Come possono prepararsi i genitori? Ecco alcuni consigli stilati dall’équipe del Centro Studi di Pepita Onlus, da oltre quindici anni impegnata nell’avventura dell’educare e nell’affrontare i disagi adolescenziali nelle scuole e in tutte le realtà educative attraverso modelli interattivi che aiutano i ragazzi a responsabilizzarsi.

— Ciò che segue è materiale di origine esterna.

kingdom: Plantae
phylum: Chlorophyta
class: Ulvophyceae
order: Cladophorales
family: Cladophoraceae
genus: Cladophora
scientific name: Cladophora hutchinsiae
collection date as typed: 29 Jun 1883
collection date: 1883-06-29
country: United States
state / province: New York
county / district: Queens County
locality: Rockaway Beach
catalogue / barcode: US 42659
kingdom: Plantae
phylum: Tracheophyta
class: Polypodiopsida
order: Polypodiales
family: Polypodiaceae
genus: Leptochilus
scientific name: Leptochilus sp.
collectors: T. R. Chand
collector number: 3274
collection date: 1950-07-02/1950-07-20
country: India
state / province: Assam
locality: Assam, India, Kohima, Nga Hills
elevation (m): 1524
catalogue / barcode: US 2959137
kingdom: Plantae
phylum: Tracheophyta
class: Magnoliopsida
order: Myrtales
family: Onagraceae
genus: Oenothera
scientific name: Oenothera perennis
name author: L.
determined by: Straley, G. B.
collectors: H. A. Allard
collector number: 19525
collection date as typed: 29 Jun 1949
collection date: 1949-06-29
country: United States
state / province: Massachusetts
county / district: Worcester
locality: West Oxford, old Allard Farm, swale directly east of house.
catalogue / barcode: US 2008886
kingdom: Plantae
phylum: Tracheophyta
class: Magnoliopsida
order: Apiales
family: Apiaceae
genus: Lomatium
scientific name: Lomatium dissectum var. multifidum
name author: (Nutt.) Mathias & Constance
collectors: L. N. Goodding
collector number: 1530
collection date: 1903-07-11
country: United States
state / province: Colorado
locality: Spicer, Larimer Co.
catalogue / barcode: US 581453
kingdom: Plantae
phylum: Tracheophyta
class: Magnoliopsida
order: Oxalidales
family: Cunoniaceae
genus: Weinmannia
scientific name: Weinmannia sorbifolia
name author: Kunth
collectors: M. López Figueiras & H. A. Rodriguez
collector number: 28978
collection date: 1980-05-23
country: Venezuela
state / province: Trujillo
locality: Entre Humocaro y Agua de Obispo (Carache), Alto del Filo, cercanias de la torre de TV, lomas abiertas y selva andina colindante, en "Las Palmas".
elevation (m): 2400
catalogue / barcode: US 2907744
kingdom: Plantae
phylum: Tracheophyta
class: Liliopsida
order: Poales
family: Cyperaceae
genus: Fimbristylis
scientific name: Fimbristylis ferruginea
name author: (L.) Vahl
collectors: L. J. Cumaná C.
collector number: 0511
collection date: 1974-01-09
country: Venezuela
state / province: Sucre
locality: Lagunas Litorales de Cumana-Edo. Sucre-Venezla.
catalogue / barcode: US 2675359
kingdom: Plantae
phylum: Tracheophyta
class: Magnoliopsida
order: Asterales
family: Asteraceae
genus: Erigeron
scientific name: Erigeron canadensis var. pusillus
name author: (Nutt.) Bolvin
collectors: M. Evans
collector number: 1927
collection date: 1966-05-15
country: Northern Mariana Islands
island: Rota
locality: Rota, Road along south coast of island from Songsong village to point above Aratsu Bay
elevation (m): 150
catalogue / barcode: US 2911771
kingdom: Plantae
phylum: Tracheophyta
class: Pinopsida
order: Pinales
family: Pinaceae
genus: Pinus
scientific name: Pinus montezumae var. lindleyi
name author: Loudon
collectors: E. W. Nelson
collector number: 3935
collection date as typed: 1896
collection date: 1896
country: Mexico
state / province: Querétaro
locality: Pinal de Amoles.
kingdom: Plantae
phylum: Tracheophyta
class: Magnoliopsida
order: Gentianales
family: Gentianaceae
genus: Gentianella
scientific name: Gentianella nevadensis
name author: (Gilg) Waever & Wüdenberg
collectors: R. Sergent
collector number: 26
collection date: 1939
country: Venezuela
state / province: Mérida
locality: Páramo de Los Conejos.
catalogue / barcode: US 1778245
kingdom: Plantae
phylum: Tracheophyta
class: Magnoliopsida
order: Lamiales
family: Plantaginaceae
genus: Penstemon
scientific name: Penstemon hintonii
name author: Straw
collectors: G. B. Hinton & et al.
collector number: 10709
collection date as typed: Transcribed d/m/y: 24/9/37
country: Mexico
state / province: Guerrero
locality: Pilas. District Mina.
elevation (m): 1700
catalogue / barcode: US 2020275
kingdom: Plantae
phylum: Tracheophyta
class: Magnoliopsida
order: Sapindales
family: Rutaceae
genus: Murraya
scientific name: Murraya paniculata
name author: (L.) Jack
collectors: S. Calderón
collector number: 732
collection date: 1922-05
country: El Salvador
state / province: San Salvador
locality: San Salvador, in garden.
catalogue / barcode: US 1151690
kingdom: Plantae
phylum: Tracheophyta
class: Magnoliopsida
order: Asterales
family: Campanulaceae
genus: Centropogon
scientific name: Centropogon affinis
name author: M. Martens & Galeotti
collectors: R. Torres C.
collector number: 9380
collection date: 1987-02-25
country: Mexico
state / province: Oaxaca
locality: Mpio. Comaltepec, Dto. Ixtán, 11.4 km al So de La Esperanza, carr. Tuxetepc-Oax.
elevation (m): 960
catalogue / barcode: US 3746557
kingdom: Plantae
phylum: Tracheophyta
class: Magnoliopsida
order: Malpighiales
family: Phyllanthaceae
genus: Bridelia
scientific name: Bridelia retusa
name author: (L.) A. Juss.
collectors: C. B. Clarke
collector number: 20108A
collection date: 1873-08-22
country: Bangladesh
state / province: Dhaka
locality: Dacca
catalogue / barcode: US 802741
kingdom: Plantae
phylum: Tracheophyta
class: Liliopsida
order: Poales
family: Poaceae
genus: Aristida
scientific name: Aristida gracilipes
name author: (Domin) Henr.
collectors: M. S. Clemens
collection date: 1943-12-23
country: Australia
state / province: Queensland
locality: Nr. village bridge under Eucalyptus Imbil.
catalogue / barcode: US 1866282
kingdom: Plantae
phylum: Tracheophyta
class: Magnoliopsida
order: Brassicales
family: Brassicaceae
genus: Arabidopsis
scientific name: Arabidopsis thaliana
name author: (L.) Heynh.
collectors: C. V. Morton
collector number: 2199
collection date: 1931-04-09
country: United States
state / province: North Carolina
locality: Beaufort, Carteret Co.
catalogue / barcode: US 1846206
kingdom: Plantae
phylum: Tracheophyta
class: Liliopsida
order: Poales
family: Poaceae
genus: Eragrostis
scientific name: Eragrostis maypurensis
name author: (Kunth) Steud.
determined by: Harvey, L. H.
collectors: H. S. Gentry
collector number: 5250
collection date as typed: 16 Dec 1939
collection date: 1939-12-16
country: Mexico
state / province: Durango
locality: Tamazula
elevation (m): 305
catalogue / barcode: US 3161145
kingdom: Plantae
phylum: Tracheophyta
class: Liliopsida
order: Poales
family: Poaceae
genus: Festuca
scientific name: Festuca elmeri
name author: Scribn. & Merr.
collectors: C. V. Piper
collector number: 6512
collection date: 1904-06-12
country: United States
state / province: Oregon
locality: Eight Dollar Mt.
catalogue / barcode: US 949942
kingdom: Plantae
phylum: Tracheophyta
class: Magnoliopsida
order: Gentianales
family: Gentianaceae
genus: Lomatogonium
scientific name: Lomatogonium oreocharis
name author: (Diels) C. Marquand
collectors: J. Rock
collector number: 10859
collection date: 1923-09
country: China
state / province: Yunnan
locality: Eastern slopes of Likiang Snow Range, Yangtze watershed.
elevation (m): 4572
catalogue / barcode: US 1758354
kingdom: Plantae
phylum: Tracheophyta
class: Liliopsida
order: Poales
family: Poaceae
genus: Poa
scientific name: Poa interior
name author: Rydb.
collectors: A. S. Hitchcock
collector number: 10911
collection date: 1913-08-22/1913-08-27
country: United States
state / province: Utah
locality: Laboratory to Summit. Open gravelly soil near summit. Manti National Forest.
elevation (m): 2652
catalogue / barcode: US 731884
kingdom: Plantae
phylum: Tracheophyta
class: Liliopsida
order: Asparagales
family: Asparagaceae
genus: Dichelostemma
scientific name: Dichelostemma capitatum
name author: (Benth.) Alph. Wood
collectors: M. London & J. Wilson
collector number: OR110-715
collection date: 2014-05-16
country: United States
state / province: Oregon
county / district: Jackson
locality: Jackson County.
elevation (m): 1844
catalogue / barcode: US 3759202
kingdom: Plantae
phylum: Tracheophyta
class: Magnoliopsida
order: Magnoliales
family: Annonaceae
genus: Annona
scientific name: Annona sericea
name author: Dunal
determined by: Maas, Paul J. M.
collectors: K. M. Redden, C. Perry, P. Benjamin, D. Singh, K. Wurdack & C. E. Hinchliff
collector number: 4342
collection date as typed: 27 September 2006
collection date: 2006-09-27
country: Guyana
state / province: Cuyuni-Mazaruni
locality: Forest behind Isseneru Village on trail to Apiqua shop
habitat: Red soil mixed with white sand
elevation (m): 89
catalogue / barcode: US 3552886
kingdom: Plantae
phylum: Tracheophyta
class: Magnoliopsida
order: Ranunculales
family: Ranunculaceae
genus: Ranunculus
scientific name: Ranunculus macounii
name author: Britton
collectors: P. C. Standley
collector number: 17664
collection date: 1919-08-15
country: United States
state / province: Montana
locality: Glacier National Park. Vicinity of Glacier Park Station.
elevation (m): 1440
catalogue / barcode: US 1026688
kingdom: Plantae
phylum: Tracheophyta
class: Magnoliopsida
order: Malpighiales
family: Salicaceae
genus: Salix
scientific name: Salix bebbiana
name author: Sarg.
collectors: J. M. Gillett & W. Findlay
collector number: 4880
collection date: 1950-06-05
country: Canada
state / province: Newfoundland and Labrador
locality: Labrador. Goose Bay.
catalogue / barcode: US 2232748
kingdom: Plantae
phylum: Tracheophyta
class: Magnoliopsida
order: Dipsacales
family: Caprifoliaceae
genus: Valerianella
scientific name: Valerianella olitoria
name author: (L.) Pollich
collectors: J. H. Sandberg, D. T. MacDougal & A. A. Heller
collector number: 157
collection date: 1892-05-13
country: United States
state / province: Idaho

- Avviare il dialogo quando i bambini sono molto piccoli, mettendo al centro l’importanza del gioco come strumento di relazione;
- Capire momenti giusti e rispettare gli spazi dei figli adolescenti, tenendo questo dialogo attivo;
- Osservare a distanza comportamenti anomali e sofferenze: quando si chiudono in camera troppo a lungo, on escono con gli amici, cambiano umore;
- Vigilare sui loro profili social e con loro concordare tempi e modi di utilizzo, stabilendo insieme regole, ricordando loro che siete voi genitori gli intestatari del contratto e i proprietari dello smartphone e l’utilizzo da parte loro e una vostra concessione;
- Aprire la propria casa ai loro amici per parlare insieme attorno a un tavolo e comunicare stabilità e fiducia;
- Cercare l’alleanza educativa con docenti a scuola, condividendo la responsabilità educativa senza demandarla, a vantaggio dei vostri figli, che altrimenti giocheranno sulla distanza tra le parti per evitare il dialogo.